I have a Data set like below:
file : test.txt
149|898|20180405
135|379|20180428
135|381|20180406
31|898|20180429
31|245|20180430
135|398|20180422
31|448|20180420
31|338|20180421
I have created data frame by executing below code.
spark = SparkSession.builder.appName("test").getOrCreate()
sc = spark.sparkContext
sqlContext = SQLContext(sc)
df_transac = spark.createDataFrame(sc.textFile("test.txt")\
.map(lambda x: x.split("|")[:3])\
.map(lambda r: Row('cCode'= r[0],'pCode'= r[1],'mDate' = r[2])))
df_transac .show()
+-----+-----+----------+
|cCode|pCode| mDate|
+-----+-----+----------+
| 149| 898| 20180405 |
| 135| 379| 20180428 |
| 135| 381| 20180406 |
| 31| 898| 20180429 |
| 31| 245| 20180430 |
| 135| 398| 20180422 |
| 31| 448| 20180420 |
| 31| 338| 20180421 |
+-----+-----+----------+
my df.printSchemashow like below:
df_transac.printSchema()
root
|-- customerCode: string (nullable = true)

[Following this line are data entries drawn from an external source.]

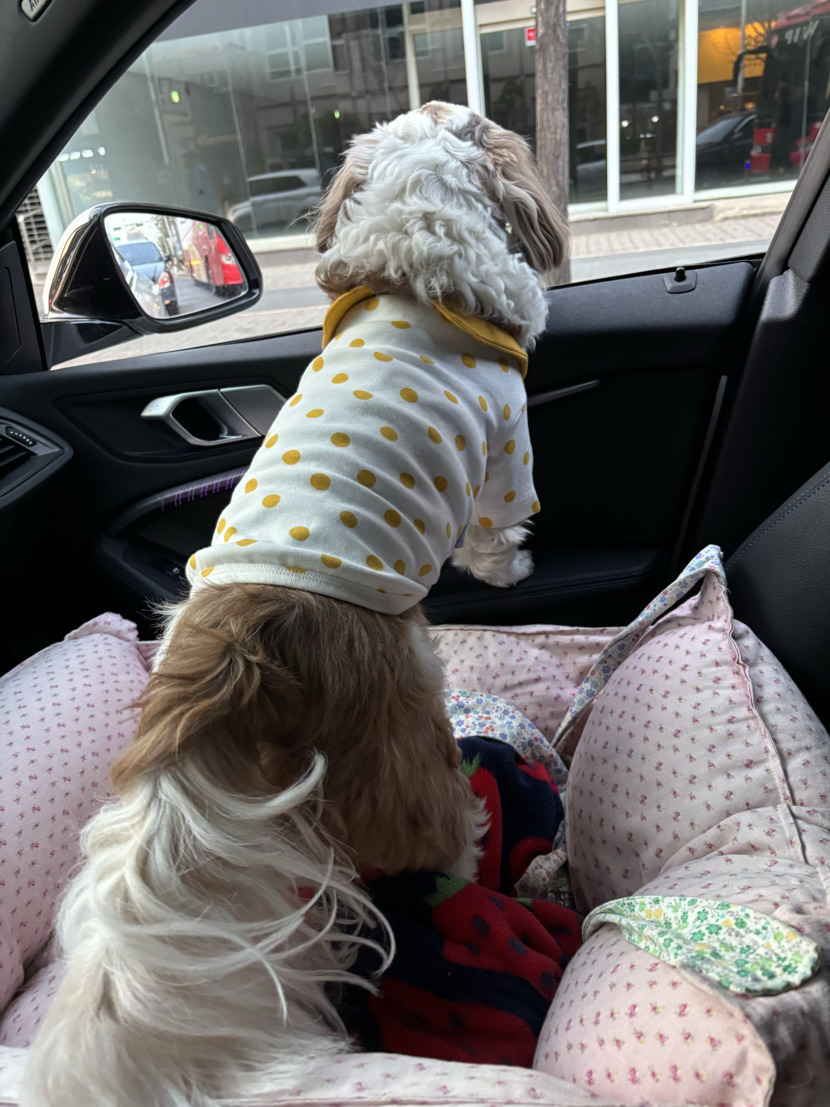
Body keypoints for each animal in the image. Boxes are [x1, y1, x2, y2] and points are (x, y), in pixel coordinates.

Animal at [22, 102, 566, 1107]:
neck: (414, 256)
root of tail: (242, 645)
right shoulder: (509, 454)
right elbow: (494, 527)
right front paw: (508, 568)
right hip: (406, 723)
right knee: (430, 834)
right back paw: (470, 850)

|-- productCode: string (nullable = true)
|-- quantity: string (nullable = true)
|-- date: string (nullable = true)
but I want to create a data frame based my input dates i.e date1="20180425" date2="20180501"
my expected output is:
+-----+-----+----------+
|cCode|pCode| mDate|
+-----+-----+----------+
| 135| 379| 20180428 |
| 31| 898| 20180429 |
| 31| 245| 20180430 |
+-----+-----+----------+
please help on this how can I achieve this.